One of our most popular grants is Dickinson Law’s signature Commonwealth Scholars Grant, which is a $20,000 per year grant awarded to all Penn State Dickinson Law students who are residents of Pennsylvania at the time of application. As part of the Commonwealth’s flagship state university, the Commonwealth Scholars Grant is designed to reduce the financial burden on residents who seek to remain in Pennsylvania for law school. Another popular grant that Penn State Dickinson Law offers is the Public Interest Scholars Grant, which recognizes the long history of public interest service by students and alumni. Penn State Dickinson Law also offers need-based grants to students who demonstrate significant financial need. Receipt of any of these grants does not preclude students from receiving merit-based scholarship aid, which is awarded based on a holistic review of an applicant’s file and does not require a separate application.
How do you anticipate the current pandemic will impact the grant program in the future?

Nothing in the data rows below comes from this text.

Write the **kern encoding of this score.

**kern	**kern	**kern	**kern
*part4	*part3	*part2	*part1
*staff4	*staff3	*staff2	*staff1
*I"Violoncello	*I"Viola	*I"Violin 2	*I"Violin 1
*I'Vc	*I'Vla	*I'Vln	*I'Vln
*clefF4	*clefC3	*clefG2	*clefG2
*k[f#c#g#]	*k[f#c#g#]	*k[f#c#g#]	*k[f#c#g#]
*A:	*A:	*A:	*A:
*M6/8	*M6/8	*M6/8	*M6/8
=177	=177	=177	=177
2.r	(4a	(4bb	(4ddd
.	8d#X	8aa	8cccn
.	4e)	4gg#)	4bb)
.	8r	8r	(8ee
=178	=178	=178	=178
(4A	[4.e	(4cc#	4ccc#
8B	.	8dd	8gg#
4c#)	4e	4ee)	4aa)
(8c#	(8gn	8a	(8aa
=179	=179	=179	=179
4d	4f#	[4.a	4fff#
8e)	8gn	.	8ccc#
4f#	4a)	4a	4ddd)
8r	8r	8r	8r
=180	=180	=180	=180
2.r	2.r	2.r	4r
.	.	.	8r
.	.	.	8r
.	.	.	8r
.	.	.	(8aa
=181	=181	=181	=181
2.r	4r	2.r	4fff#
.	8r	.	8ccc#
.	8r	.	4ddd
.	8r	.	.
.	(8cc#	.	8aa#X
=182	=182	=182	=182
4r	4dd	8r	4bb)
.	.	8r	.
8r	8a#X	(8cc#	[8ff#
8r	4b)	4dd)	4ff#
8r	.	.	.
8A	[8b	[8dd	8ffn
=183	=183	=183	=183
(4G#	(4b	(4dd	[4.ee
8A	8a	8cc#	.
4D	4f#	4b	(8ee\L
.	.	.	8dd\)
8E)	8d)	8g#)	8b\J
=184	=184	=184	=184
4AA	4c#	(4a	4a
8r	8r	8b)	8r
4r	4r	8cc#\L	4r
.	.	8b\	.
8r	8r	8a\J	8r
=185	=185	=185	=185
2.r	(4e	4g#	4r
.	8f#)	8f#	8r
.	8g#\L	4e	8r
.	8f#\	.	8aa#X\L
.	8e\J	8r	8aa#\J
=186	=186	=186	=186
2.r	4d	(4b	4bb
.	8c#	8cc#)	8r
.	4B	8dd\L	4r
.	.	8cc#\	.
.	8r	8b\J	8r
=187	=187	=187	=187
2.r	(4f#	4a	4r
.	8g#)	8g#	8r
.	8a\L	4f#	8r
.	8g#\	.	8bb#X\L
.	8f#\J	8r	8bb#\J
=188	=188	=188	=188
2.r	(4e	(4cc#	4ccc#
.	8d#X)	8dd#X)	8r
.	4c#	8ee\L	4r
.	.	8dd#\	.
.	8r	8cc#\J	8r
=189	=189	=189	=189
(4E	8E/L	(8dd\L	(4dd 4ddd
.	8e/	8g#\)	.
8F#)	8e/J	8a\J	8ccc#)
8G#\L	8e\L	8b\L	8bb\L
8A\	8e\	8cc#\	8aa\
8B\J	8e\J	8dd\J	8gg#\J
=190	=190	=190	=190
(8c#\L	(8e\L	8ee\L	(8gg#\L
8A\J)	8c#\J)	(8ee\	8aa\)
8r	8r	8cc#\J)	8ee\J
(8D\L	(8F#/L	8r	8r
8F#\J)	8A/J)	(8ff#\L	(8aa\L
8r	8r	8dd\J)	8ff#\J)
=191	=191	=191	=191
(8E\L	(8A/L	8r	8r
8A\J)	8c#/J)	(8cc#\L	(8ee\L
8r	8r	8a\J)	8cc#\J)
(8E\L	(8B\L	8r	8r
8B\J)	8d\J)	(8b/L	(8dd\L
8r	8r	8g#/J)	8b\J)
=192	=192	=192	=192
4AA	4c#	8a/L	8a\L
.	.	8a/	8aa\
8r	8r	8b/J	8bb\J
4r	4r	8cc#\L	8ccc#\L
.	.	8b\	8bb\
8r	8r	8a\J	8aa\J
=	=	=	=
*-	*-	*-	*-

The economic implications of the pandemic have already begun to impact higher education. Colleges and universities across the nation are redoubling efforts to address the fiscal impact of the pandemic. Penn State Dickinson Law is no exception. The Pennsylvania State University and Penn State Dickinson Law are committed to the land-grant mission, which means ensuring that legal education remains accessible and affordable to support the citizens of the Commonwealth and those of the larger community in the protections secured by the rule of law. Accordingly, Penn State Dickinson Law will make every effort to preserve the availability of scholarships and grants by continuing to engage in sound fiscal planning in support of the delivery of its excellent program of legal education.
What else would you like us to know about Penn State Dickinson Law?
We made a nine-position rise to #62 in the 2021 U.S. News & World Report Best Graduate Schools – Best Law Schools. Also, 24% of tenured and tenure-track faculty are African American. As of July 2020 Penn State Dickinson Law ranked #1 in law schools that help students with tuition.